Wednesday, April 03, 2013

I'm shocked ... absolutely SHOCKED!!!

I refer to an article by Mark Scott about Barclays Bank and the culture that led to the Libor manipulation uproar in The Times.  New York, not London.  Times, that is.

Titled "Report Faults 'At all costs' Attitude at Barclays," it cites the "push to change Barclays from a predominantly British retail bank to a global financial giant over the last two decades" as the factor that "created a culture that put profit before customers."

Profit before customers?  OMG!  I'm shocked.

If your financial situation is even slightly complex -- like having a certain type of variable-rate mortgage, for instance -- there's a real possibility that you are affected by Libor rates, and that the boys at Barclays -- and, allegedly, their buddies at RBS, HSBC, JPMorgan Bank, and Citigroup -- conspired to screw you just ever so slightly.  I'd include Deutsche Bank in that group, except they have a great art collection and I'm hoping they'll buy one of my paintings someday.  So I don't want to scotch the deal.

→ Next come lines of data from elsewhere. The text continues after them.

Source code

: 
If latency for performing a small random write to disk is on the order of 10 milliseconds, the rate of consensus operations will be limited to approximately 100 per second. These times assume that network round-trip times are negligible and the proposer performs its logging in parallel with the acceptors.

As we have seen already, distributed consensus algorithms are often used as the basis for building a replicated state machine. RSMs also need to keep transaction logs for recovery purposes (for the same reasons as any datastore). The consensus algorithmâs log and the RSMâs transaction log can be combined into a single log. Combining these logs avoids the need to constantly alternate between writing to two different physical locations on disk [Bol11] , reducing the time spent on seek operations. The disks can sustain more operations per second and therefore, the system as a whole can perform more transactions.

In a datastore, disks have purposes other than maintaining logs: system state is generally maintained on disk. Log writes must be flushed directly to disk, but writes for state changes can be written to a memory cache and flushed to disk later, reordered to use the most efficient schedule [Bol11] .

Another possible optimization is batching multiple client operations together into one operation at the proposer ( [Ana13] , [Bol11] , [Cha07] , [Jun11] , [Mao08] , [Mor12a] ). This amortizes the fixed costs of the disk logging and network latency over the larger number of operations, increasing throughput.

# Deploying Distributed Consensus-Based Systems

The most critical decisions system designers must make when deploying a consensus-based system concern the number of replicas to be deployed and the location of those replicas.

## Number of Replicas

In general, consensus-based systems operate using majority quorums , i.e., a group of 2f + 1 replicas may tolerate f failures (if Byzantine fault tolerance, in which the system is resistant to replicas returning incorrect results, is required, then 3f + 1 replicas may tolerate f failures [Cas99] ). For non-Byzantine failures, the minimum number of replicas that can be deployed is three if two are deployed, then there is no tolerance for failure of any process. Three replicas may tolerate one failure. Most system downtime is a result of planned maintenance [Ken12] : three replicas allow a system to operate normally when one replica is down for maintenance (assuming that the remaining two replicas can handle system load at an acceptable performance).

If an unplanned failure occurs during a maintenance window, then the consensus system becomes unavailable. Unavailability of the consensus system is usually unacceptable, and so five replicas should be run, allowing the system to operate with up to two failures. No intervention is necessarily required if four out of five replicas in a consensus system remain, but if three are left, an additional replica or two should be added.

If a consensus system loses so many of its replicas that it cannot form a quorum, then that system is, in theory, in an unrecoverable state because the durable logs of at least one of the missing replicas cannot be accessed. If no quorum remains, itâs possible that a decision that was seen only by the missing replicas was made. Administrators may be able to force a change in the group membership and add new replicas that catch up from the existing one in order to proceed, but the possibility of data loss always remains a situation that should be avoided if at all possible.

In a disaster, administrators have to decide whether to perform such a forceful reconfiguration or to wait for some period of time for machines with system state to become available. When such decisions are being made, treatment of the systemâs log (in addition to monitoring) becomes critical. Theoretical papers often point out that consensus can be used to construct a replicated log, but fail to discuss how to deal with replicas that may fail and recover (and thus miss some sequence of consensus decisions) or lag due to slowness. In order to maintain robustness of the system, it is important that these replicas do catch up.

Anyway, Barclays, doing somebody's version of the right thing, agreed to pay $450-Large to settle the Libor case.  Which is roughly what they pay for the box-of-cigars-a-month subscription they provide for all their key executives.  I bet they didn't admit to any wrong-doing as part of the settlement.

Does the name Jed Rakoff mean anything to you?  He's a US District Judge in the Southern District of New York.  Which means that he hears a lot of Wall Street cases.  And although the guy's apparently a bit of a loose cannon, he does have one endearing quality:  he's started throwing out settlements between banks and attorneys general because it annoys him that there is no admission of guilt in the settlement.

Now there's a man I should paint.

Minimally, there should be something in the article that's fodder for PaintingTheStreetWeekly.